CSS defines comics studies liberally to include the study and critical analysis of comics strips; comic books, papers, and magazines; albums, graphic novels, and other graphic books; webcomics and other electronic formats; single-panel cartoons, including editorial and gag cartoons; caricature; animation; and other related forms and traditions. All types of sequential art, graphic narrative, and cartooning are relevant to our mission.
CSS is the first professional society of comics scholars in the US to be supported by members’ dues while emphasizing professional development opportunities for students and the exchange of best practices among teachers and practitioners.
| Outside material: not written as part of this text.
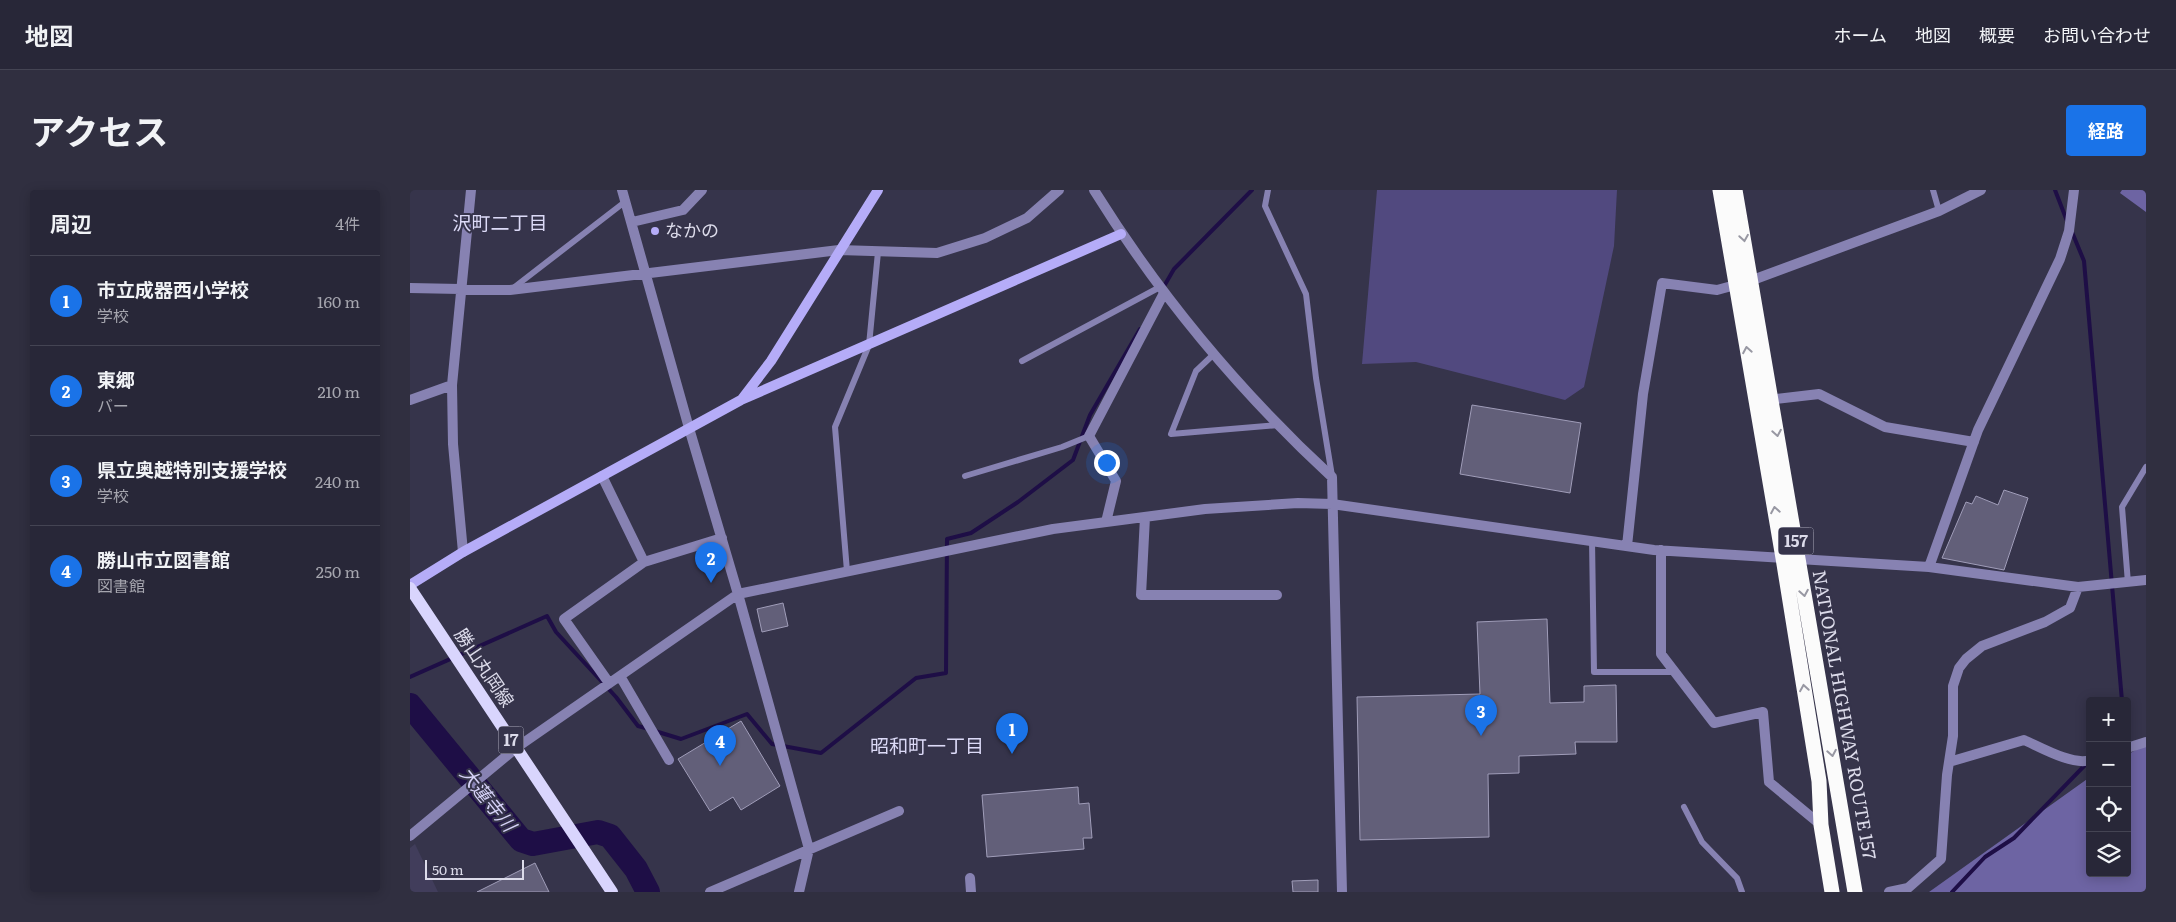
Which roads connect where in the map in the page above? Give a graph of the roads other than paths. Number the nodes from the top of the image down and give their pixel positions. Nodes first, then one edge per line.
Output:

CSS celebrates and seeks to foster diversity in comics studies, including diversity in scholarly discipline, career position, job niche, and cultural and personal identity. We are serious about helping this field grow.
Listserv

Members can sign up at https://lists.osu.edu/mailman/listinfo/comicsstudiessociety
Statement from CSS Board (Nov 2016)

As the welcoming statement on our website puts it, the CSS “celebrates and seeks to foster diversity throughout the field of Comics Studies, including diversity in scholarly discipline, career position, job niche, and cultural and personal identity. We are serious about helping this field grow.” Recent events have forcefully reminded us of this commitment, and we aim to carry that lesson forward. The CSS Executive Board therefore confirms and celebrates the centrality of diversity to the mission of Comics Studies, and we register our opposition to divisive policies and rhetoric that threaten to tear at the very identity of the United States and of higher education as diverse, pluralistic, accepting, and affirming places.
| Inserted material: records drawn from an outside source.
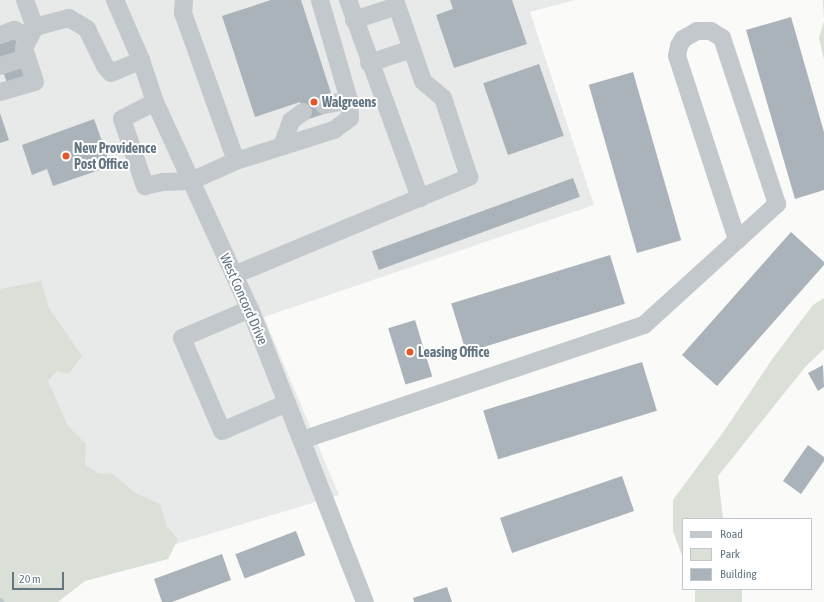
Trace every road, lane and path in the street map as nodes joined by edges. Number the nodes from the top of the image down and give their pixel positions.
1 (25, 0) edge
2 (115, 0) edge
3 (184, 0) edge
4 (320, 0) edge
5 (348, 0) edge
6 (396, 3) edge
7 (354, 20) junction
8 (33, 32) junction
9 (0, 35) edge
10 (412, 49) junction
11 (27, 57) junction
12 (141, 60) junction
13 (369, 63) junction
14 (0, 66) edge
15 (0, 92) edge
16 (349, 100) junction
17 (155, 102) junction
18 (324, 105) dead end
19 (304, 112) dead end
20 (282, 146) junction
21 (236, 161) junction
22 (191, 181) junction
23 (420, 198) junction
24 (737, 240) junction
25 (234, 275) junction
26 (250, 309) junction
27 (287, 403) junction
28 (302, 440) junction
29 (364, 602) edge

1 - 8 street
2 - 12 street, West Concord Drive
3 - 21 street
4 - 16 street
5 - 7 street
6 - 7 street
6 - 10 street
7 - 13 street
8 - 9 street
8 - 11 street
8 - 12 street
10 - 13 street
10 - 23 street
11 - 14 street
11 - 15 street
12 - 17 street, West Concord Drive
13 - 23 street
16 - 18 street
16 - 20 street
17 - 22 street, West Concord Drive
17 - 22 street
19 - 20 street
20 - 21 street
21 - 22 street
22 - 25 street, West Concord Drive
23 - 25 street
24 - 24 street
24 - 28 street
25 - 26 street, West Concord Drive
26 - 27 street, West Concord Drive
26 - 27 street
27 - 28 street, West Concord Drive
28 - 29 street, West Concord Drive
In our view, scholars and students of all ethnicities, colors, traditions, faiths, heritages, origins, and nations, of all abilities, ages, genders, and sexualities, and of neurodiverse and nonnormative identities – in short, of all kinds and cultures – are not only welcome but absolutely vital to the continuing relevance of Comics Studies as a field. We, the CSS leadership, emphatically reject, and we urge all CSS members to reject, the politics and rhetoric of divisiveness, intolerance, and fear. Furthermore, we aim to stress this commitment in our journal, in our conference activities, and in all our official communications. In the months ahead, CSS members can expect us to underscore and act on this commitment in concrete ways (as will be signaled in our journal and on our website).
In sum, we of the CSS Executive Board will continue to support efforts to fight intolerance, promote cultural visibility and understanding, and stand up for the members of the communities we serve, and we will take steps to foster understanding and inclusion through our collective work. We invite all of CSS to join us in this commitment.